Description of the task – What you return should be each line of the data containing the string "lines".

_ _ _

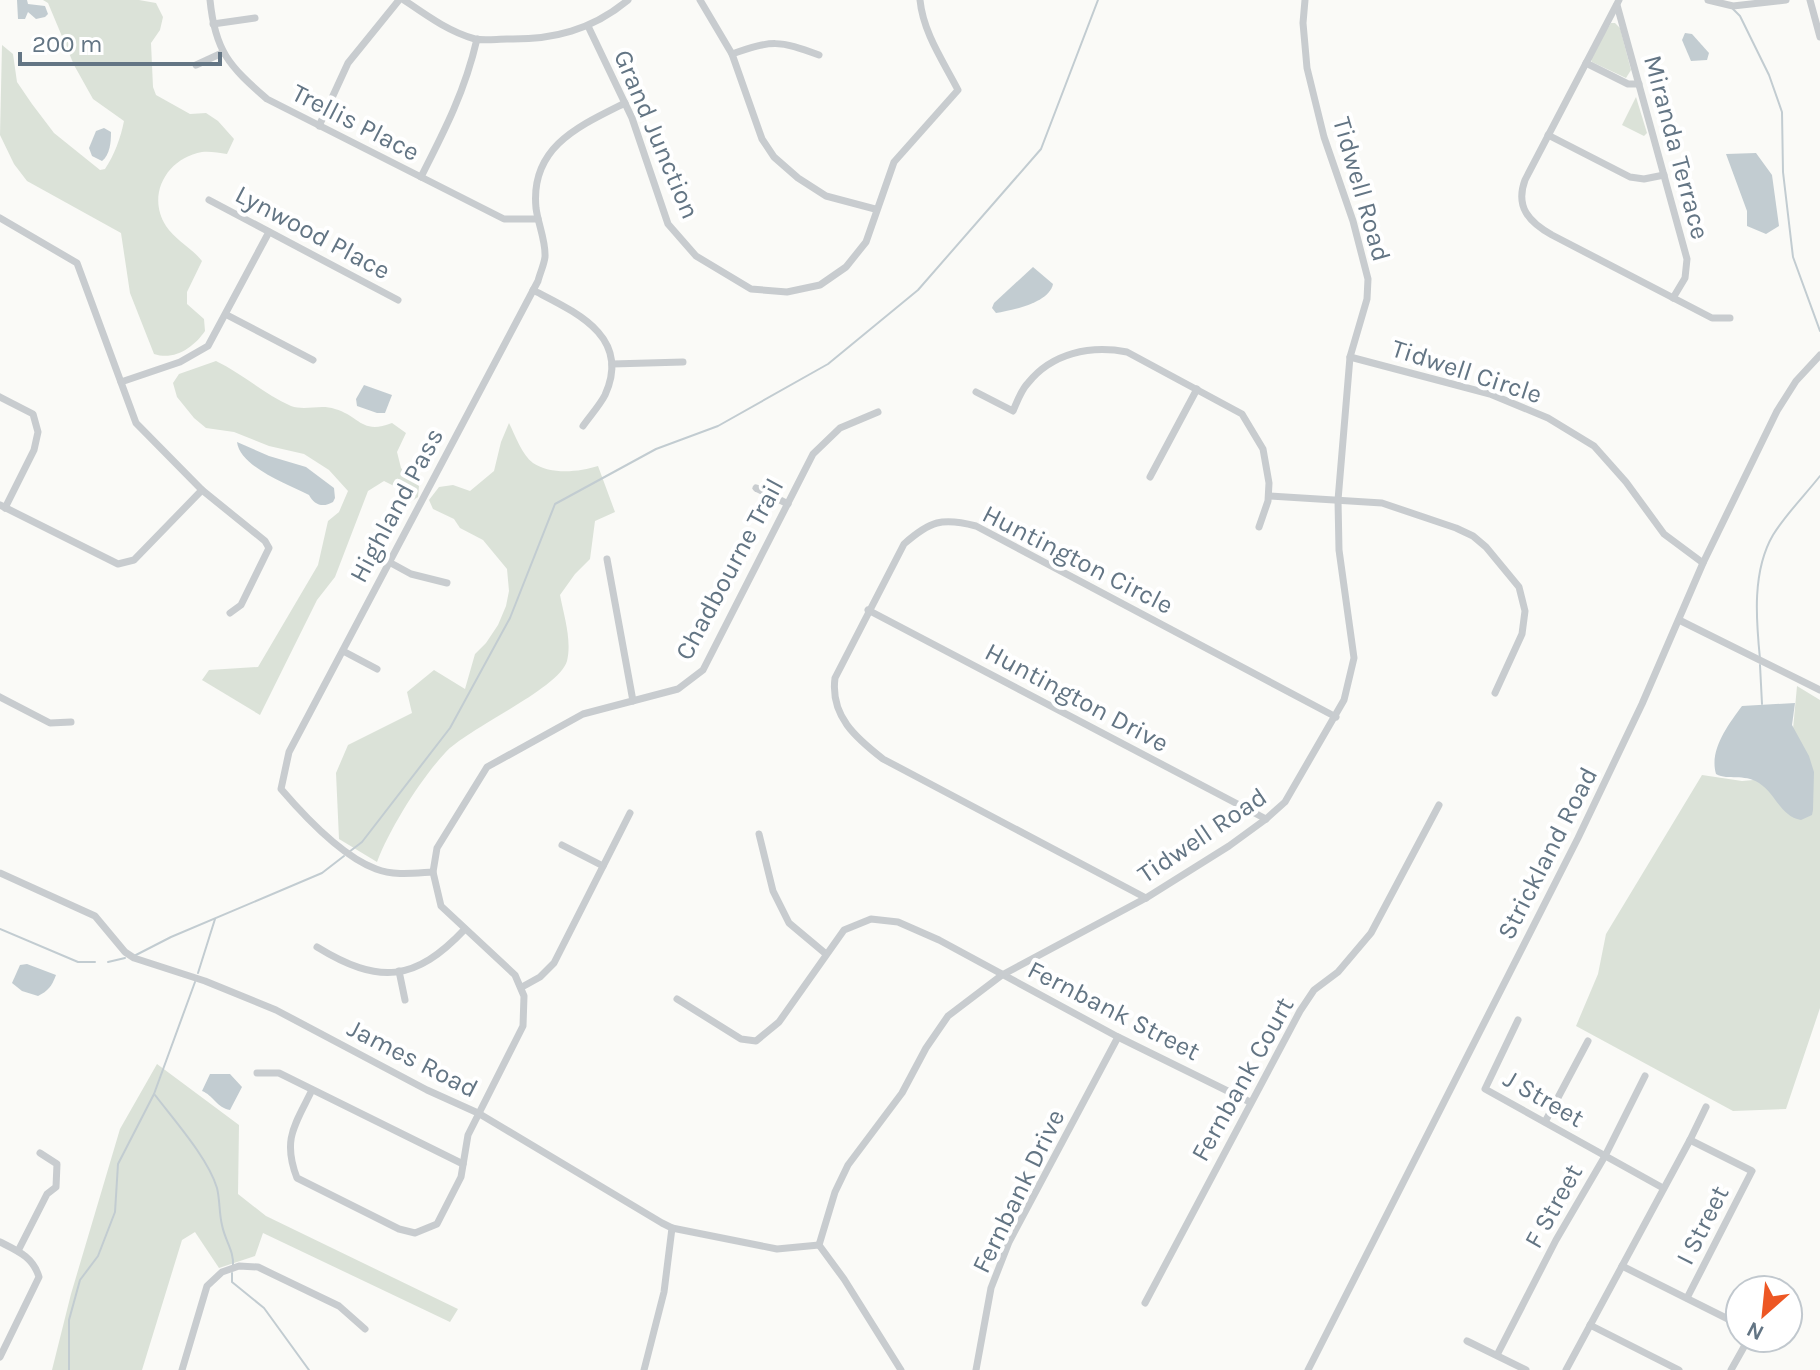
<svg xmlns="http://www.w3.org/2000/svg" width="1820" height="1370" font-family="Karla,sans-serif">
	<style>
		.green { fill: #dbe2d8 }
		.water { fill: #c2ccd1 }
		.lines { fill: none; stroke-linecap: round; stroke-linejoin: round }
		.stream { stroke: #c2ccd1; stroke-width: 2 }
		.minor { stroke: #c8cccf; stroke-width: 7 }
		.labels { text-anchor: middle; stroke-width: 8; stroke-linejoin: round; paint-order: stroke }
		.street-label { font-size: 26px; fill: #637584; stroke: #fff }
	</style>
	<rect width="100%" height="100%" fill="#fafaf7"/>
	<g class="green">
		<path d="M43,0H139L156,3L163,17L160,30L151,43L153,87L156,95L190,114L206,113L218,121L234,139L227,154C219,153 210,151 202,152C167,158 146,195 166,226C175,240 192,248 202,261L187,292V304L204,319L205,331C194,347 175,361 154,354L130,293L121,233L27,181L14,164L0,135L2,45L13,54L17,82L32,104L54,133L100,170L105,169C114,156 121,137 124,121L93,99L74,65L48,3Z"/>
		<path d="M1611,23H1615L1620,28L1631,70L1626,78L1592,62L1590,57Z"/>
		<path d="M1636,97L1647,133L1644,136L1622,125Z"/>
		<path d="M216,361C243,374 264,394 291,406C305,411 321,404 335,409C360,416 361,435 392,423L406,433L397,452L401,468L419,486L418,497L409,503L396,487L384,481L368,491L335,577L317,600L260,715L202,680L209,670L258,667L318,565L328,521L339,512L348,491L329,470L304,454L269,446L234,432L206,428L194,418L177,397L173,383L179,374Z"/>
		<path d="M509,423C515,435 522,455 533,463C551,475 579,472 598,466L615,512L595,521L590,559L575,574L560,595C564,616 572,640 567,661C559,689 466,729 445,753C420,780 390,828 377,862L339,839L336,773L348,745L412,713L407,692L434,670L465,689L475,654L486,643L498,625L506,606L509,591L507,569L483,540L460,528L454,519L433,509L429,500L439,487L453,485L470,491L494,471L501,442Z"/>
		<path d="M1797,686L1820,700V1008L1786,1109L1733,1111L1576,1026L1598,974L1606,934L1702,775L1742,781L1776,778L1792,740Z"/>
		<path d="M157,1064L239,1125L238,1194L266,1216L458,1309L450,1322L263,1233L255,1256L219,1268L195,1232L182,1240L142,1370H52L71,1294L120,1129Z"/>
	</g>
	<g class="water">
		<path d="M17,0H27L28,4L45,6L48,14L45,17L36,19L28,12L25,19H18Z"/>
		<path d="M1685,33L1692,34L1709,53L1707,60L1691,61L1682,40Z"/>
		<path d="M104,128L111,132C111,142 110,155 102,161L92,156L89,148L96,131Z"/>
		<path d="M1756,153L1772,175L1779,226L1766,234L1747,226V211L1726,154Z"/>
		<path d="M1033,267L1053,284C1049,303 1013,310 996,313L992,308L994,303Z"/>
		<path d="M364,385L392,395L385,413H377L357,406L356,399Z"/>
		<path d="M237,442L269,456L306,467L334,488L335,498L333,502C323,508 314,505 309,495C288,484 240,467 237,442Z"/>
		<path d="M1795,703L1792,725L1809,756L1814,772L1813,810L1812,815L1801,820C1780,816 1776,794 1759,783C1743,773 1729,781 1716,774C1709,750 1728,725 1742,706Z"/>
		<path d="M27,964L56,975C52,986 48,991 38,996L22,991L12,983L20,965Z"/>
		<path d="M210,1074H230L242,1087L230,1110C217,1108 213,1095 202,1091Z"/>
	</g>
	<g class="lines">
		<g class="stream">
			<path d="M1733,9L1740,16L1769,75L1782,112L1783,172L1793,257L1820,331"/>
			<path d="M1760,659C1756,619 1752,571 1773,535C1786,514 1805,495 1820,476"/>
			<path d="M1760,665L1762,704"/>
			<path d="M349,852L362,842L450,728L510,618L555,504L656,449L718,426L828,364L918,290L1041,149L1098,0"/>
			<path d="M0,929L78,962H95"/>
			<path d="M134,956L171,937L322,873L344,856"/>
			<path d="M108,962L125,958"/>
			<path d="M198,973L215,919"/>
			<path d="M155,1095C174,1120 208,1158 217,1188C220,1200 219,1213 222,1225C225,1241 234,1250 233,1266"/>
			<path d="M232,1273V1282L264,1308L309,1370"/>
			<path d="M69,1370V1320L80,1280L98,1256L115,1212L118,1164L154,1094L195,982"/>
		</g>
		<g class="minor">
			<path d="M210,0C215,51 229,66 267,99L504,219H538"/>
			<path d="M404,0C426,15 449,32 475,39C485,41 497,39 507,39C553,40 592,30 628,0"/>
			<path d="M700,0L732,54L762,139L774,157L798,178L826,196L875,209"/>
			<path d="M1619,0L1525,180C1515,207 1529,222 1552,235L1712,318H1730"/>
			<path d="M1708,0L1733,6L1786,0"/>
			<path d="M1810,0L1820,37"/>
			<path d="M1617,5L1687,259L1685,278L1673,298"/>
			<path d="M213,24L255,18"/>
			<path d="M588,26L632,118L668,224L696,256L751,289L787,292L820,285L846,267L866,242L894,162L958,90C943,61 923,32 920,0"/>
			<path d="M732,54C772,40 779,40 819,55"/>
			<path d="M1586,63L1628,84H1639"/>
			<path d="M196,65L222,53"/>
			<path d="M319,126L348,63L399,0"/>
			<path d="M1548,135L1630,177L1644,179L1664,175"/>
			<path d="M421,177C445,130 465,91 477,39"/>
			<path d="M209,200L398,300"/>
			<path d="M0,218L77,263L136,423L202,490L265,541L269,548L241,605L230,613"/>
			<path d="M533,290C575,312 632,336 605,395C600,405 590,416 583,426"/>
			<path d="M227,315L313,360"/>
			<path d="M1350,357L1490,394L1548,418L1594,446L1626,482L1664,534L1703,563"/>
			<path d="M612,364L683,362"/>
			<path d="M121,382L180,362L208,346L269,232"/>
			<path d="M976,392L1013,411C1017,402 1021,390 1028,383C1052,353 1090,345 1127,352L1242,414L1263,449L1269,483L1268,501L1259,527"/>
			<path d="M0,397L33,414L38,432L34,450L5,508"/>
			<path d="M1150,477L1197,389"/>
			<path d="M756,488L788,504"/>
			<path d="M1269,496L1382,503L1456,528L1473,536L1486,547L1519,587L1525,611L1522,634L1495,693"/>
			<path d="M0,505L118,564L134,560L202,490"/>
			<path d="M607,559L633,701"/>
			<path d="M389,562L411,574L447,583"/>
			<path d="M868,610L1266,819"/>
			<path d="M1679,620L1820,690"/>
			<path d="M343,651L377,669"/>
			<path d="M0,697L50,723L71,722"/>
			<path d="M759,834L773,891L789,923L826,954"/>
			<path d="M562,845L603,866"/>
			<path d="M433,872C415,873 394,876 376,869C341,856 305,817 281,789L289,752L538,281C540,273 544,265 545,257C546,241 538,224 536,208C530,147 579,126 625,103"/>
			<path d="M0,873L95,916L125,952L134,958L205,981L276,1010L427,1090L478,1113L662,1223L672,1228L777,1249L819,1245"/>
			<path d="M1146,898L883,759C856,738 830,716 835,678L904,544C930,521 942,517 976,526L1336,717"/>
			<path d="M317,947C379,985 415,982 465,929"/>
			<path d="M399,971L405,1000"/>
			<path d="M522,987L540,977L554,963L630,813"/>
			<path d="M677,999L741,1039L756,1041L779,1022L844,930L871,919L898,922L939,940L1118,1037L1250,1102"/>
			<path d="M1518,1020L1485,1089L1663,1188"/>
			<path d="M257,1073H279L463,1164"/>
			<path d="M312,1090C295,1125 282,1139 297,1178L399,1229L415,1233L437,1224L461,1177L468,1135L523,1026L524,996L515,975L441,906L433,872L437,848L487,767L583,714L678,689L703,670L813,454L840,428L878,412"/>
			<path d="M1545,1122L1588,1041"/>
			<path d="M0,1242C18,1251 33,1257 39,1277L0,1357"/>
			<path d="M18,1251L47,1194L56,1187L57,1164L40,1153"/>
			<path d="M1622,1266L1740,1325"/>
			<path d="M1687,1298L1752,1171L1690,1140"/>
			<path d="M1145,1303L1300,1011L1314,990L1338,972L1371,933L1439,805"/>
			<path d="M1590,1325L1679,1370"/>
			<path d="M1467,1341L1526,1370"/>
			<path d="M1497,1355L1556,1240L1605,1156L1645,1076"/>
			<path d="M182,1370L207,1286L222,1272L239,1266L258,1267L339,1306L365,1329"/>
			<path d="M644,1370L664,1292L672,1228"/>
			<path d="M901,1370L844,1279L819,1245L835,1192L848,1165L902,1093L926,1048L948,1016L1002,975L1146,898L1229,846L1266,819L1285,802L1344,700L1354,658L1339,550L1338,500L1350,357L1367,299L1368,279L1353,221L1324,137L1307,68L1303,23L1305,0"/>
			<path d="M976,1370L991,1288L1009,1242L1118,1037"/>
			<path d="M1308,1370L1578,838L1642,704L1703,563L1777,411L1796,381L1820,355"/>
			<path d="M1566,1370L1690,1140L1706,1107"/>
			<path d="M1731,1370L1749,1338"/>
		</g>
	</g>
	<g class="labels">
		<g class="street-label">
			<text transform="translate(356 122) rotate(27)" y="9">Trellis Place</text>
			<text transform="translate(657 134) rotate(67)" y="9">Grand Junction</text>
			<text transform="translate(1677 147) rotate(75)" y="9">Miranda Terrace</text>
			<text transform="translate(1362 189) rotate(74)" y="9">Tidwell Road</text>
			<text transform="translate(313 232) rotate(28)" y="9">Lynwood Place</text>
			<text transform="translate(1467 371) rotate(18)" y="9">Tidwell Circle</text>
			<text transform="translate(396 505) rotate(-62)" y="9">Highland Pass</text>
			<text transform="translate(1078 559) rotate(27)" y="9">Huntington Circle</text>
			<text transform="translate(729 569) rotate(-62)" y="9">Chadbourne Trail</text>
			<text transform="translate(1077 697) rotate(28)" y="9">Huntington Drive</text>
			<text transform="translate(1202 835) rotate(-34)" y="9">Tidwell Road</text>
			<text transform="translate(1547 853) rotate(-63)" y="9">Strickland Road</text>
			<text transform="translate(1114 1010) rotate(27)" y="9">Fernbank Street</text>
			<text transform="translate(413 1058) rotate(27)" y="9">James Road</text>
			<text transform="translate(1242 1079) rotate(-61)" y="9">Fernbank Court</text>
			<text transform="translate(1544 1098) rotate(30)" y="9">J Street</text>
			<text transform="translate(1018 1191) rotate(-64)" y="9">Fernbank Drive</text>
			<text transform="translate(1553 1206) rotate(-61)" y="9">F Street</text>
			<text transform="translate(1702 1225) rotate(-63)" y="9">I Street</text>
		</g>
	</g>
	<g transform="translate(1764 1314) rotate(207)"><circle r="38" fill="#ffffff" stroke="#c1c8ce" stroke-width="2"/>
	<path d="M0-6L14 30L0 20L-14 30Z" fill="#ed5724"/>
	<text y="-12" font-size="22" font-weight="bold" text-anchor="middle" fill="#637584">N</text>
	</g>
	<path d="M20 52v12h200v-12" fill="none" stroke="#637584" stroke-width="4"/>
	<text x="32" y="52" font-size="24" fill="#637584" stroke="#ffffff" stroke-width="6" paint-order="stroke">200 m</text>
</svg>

_ _ _

Your solution –
		.lines { fill: none; stroke-linecap: round; stroke-linejoin: round }
	<g class="lines">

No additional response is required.